Wait, someone believes McArdle is a thinker?
David Brooks has been on the same kick lately. Universal health care would rob Americans of their sense of adventure, etc. I suppose it's slightly less noxious than the neocon bombing fetish. Maybe we can all chip in and buy them something to give them a sense of manhood. (McArdle can get some pink salt or whatever else she considers a status symbol.)
The thing that astounds me about McArdle is that she's dumb at such lengths and in such tangled ways. It would be so easy for her to merely think for a second, reflect, consider the consequences of her dogma, or do the most cursory research. In a weird way, she puts a great deal of effort into being obtuse. But then, bad arguments are often convoluted, because they need to twist around and away from the truth.
There's a huge difference between trying to do a good job and failing in the external sense, and trying to get away with whatever you can and getting caught. It was a distinction we tried to impress on our more wayward teenagers back when I was teaching high school. Guess which paradigm Wall Street uses? Who caused the economic meltdown? Why, no one knows! Certainly not Brooks, nor McArdle! The ruling class can do no wrong in the eyes of its members, nor its wannabes.
You know what would help Americans "fail" a lot better? Universal health care. They could leave lousy jobs, move easier, start businesses.
I seem to remember an even dumber post or two of hers justifying her stance on the war (one at Jane Galt and one at The Atlantic, IIRC) and attacking the people who got it right, but that one's pretty bad. Like most hawks, she conveniently forgets that weapon inspectors were in Iraq before Bush told them to get out and invaded. If the goal had actually been to disarm Iraq versus to conquer it, he wouldn't have done that. Even if you thought Iraq had WMD, war was not necessary. She was an eager dupe, and like Richard Cohen, truly cannot grasp that others a) do not think the way she does, and b) are much smarter than she is.

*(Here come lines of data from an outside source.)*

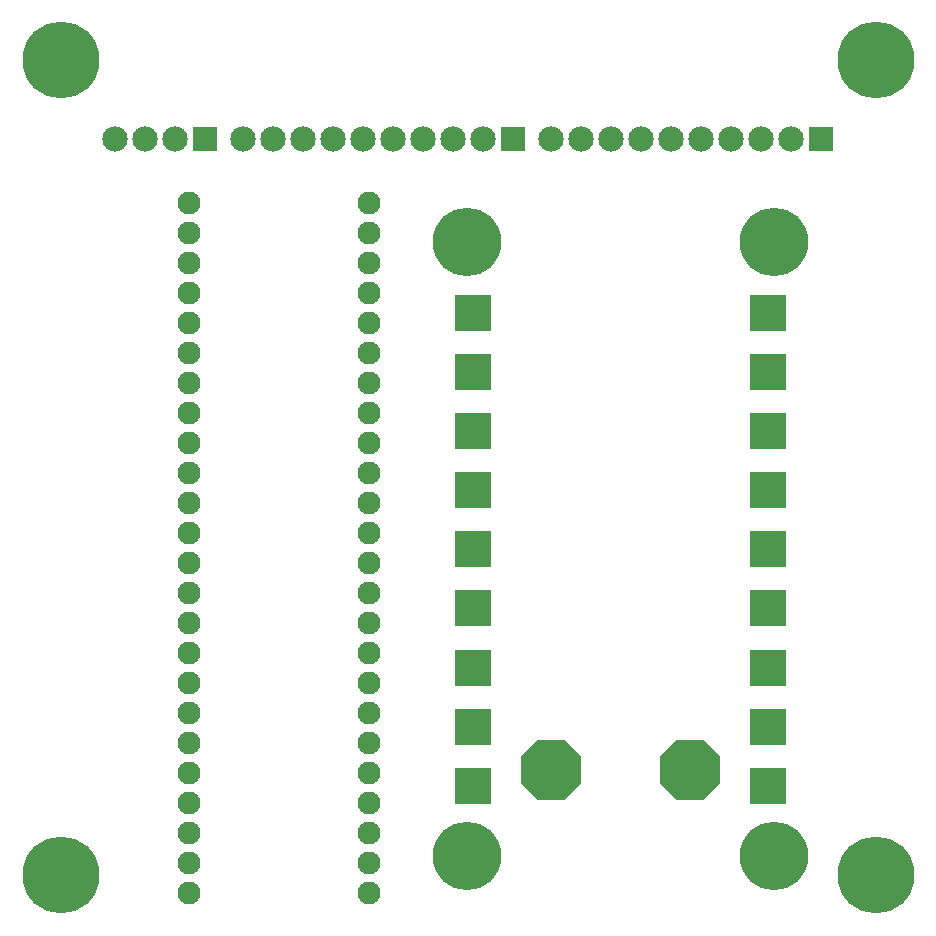
<source format=gbs>
G04*
G04 #@! TF.GenerationSoftware,Altium Limited,Altium Designer,20.1.11 (218)*
G04*
G04 Layer_Color=16711935*
%FSAX24Y24*%
%MOIN*%
G70*
G04*
G04 #@! TF.SameCoordinates,8D6CE9FB-AABF-4BDC-A6A6-A5C6F517AC22*
G04*
G04*
G04 #@! TF.FilePolarity,Negative*
G04*
G01*
G75*
%ADD22R,0.0846X0.0846*%
%ADD23C,0.0846*%
%ADD24C,0.0768*%
%ADD25R,0.1240X0.1240*%
%ADD26C,0.2283*%
%ADD27P,0.2195X8X292.5*%
%ADD28C,0.2559*%
%ADD29C,0.0559*%
D22*
X018690Y038401D02*
D03*
X039210Y038401D02*
D03*
X028950D02*
D03*
D23*
X017690D02*
D03*
X016690Y038401D02*
D03*
X015690D02*
D03*
X038210Y038401D02*
D03*
X037210D02*
D03*
X036210Y038401D02*
D03*
X035210Y038401D02*
D03*
X034210D02*
D03*
X033210Y038401D02*
D03*
X032210Y038401D02*
D03*
X031210D02*
D03*
X030210D02*
D03*
X027950D02*
D03*
X026950D02*
D03*
X025950Y038401D02*
D03*
X024950Y038401D02*
D03*
X023950D02*
D03*
X022950Y038401D02*
D03*
X021950Y038401D02*
D03*
X020950D02*
D03*
X019950D02*
D03*
D24*
X018143Y018273D02*
D03*
X024143Y034273D02*
D03*
X018143Y019273D02*
D03*
X024143Y033273D02*
D03*
Y035273D02*
D03*
Y032273D02*
D03*
X018143Y021273D02*
D03*
X024143Y031273D02*
D03*
X018143Y030273D02*
D03*
Y031273D02*
D03*
Y020273D02*
D03*
Y022273D02*
D03*
Y033273D02*
D03*
Y036273D02*
D03*
Y035273D02*
D03*
Y025273D02*
D03*
Y032273D02*
D03*
Y023273D02*
D03*
Y026273D02*
D03*
Y024273D02*
D03*
X024143Y036273D02*
D03*
Y030273D02*
D03*
Y029273D02*
D03*
Y028273D02*
D03*
Y026273D02*
D03*
Y025273D02*
D03*
Y024273D02*
D03*
Y023273D02*
D03*
Y022273D02*
D03*
Y021273D02*
D03*
Y020273D02*
D03*
Y019273D02*
D03*
Y018273D02*
D03*
Y017273D02*
D03*
Y016273D02*
D03*
Y015273D02*
D03*
Y014273D02*
D03*
X018143Y034273D02*
D03*
Y013273D02*
D03*
Y015273D02*
D03*
Y028273D02*
D03*
Y029273D02*
D03*
X024143Y027273D02*
D03*
X018143Y016273D02*
D03*
Y017273D02*
D03*
X024143Y013273D02*
D03*
X018143Y027273D02*
D03*
Y014273D02*
D03*
D25*
X027608Y030637D02*
D03*
Y028668D02*
D03*
Y026700D02*
D03*
Y024731D02*
D03*
Y022763D02*
D03*
Y020794D02*
D03*
Y018826D02*
D03*
Y016857D02*
D03*
X037450D02*
D03*
Y018826D02*
D03*
Y020794D02*
D03*
Y022763D02*
D03*
Y024731D02*
D03*
Y026700D02*
D03*
Y028668D02*
D03*
Y030637D02*
D03*
X027608Y032605D02*
D03*
X037450Y032605D02*
D03*
D26*
X027411Y014495D02*
D03*
X037647D02*
D03*
Y034967D02*
D03*
X027411D02*
D03*
D27*
X034852Y017369D02*
D03*
X030206D02*
D03*
D28*
X041033Y041033D02*
D03*
X013867Y013867D02*
D03*
X013887Y041033D02*
D03*
X041033Y013867D02*
D03*
D29*
X041715Y040350D02*
D03*
X041033Y040068D02*
D03*
X040350Y040350D02*
D03*
X040068Y041033D02*
D03*
X040350Y041715D02*
D03*
X041715D02*
D03*
X041998Y041033D02*
D03*
X041033Y041998D02*
D03*
X013867Y014832D02*
D03*
X014832Y013867D02*
D03*
X014550Y014550D02*
D03*
X013185D02*
D03*
X012902Y013867D02*
D03*
X013185Y013185D02*
D03*
X013867Y012902D02*
D03*
X014550Y013185D02*
D03*
Y040350D02*
D03*
X013867Y040068D02*
D03*
X013185Y040350D02*
D03*
X012902Y041033D02*
D03*
X013185Y041715D02*
D03*
X014550D02*
D03*
X014832Y041033D02*
D03*
X013867Y041998D02*
D03*
X041715Y013185D02*
D03*
X041033Y012902D02*
D03*
X040350Y013185D02*
D03*
X040068Y013867D02*
D03*
X040350Y014550D02*
D03*
X041715D02*
D03*
X041998Y013867D02*
D03*
X041033Y014832D02*
D03*
M02*

</source>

Yeah, some of us got it right, but that's not about bragging rights, it's about trying to prevent human beings from suffering or dying unnecessarily. I'm dismayed but not surprised a Randian doesn't get that.
There were several more posts justifying her decision that I would have liked to rake over the coals, but the post already was long and I am always short on time.
How I wish we had the backing that conservatives have--any idiot with a computer and a mean streak can get a paycheck on the right.